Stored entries
━━━━

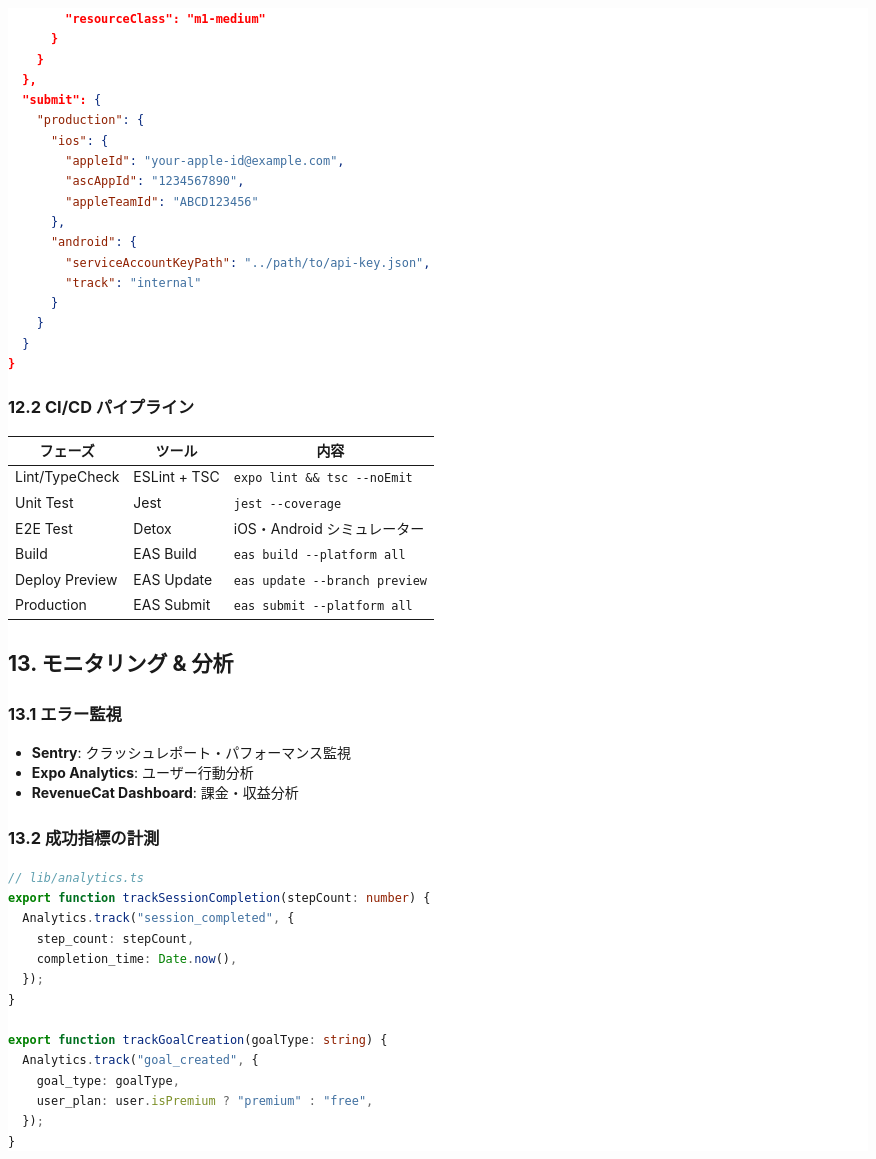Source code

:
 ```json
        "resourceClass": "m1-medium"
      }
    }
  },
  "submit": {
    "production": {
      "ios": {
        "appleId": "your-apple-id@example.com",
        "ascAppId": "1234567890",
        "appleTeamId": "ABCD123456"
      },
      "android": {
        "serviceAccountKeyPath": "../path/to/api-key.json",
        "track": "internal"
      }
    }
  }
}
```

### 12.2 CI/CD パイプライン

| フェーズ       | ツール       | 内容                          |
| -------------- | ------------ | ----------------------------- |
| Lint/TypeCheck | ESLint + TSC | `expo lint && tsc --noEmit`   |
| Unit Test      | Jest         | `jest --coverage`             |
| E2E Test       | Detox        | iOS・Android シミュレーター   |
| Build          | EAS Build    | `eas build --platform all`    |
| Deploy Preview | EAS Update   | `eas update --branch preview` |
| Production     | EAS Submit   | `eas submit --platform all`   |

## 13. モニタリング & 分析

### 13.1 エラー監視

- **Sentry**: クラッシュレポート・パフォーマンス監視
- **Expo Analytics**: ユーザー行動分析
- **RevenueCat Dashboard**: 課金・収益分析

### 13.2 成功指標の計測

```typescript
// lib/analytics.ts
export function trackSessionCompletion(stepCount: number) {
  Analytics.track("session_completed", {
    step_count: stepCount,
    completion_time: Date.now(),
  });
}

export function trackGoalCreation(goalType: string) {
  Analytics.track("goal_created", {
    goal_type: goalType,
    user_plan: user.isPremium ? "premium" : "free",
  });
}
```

━━━━

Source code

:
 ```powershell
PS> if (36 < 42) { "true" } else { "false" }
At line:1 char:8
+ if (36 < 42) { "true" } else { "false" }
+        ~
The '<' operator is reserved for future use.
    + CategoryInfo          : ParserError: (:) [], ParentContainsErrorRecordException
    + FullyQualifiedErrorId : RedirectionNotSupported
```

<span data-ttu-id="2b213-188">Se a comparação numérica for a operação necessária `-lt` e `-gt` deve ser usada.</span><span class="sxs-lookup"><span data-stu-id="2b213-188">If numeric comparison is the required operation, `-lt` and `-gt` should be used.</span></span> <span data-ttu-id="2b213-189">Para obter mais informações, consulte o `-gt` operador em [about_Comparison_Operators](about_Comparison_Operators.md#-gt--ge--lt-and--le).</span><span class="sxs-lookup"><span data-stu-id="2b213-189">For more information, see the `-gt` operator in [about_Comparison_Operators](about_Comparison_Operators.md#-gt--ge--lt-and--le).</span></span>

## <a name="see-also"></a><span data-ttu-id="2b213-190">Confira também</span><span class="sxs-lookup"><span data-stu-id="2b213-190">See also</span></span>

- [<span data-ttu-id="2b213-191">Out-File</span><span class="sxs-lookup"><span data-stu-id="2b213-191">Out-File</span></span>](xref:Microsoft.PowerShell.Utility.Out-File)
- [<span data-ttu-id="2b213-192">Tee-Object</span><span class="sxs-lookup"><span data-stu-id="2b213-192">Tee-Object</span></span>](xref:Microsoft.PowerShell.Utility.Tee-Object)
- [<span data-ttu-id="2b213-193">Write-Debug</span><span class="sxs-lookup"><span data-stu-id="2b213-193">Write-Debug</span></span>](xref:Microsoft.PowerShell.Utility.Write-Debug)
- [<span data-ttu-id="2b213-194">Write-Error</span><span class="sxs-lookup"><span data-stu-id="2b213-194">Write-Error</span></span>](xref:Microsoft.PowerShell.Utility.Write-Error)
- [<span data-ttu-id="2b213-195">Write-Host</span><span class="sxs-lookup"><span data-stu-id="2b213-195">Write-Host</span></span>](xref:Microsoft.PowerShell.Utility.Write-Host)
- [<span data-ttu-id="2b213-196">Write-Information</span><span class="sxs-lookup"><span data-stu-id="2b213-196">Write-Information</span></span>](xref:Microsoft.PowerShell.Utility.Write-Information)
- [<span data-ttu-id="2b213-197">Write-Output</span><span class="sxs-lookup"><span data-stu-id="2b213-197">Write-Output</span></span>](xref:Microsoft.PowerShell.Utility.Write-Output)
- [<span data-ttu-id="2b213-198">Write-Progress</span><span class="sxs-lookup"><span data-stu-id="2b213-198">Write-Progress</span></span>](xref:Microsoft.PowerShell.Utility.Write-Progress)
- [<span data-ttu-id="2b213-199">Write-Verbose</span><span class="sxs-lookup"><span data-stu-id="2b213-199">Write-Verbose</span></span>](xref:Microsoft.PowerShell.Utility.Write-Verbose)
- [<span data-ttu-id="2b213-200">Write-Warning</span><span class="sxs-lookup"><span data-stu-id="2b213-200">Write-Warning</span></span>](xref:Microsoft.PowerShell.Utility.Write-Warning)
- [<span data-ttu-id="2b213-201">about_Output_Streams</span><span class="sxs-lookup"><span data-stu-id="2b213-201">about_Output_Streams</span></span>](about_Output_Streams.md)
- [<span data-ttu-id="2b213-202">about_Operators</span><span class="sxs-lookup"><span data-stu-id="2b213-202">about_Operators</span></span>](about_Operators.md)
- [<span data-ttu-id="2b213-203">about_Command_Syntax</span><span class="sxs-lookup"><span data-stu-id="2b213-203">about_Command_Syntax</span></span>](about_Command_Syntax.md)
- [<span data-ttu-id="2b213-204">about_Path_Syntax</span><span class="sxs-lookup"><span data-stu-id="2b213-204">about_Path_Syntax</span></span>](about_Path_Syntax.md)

━━━━

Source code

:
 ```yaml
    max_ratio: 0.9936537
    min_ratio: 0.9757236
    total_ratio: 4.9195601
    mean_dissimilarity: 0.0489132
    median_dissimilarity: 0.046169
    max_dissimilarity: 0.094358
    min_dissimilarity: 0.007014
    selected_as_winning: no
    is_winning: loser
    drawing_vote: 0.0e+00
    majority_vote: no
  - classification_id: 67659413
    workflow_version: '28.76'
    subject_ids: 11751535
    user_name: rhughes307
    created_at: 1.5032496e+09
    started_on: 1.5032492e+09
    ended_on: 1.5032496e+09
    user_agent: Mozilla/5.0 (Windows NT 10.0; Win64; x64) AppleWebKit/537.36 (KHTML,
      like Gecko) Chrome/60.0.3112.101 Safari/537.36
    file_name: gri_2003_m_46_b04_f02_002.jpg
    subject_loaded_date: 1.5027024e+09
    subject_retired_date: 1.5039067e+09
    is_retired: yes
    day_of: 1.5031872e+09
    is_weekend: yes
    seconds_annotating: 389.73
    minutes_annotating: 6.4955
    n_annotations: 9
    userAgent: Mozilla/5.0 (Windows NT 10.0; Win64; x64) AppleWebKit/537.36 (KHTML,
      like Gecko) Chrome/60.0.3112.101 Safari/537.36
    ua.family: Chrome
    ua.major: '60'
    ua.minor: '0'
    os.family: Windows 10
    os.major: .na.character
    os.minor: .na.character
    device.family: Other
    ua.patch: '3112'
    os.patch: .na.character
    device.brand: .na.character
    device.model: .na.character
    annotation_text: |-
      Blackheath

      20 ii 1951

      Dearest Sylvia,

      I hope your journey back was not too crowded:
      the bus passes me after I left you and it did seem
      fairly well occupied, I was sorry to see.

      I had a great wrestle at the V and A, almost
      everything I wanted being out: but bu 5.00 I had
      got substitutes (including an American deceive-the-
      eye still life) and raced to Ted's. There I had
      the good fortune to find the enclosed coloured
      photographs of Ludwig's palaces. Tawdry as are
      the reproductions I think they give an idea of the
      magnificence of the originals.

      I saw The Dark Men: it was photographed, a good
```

━━━━

Which lines of the records hold the string "your"? Copy each one.

        "appleId": "your-apple-id@example.com",
      I hope your journey back was not too crowded:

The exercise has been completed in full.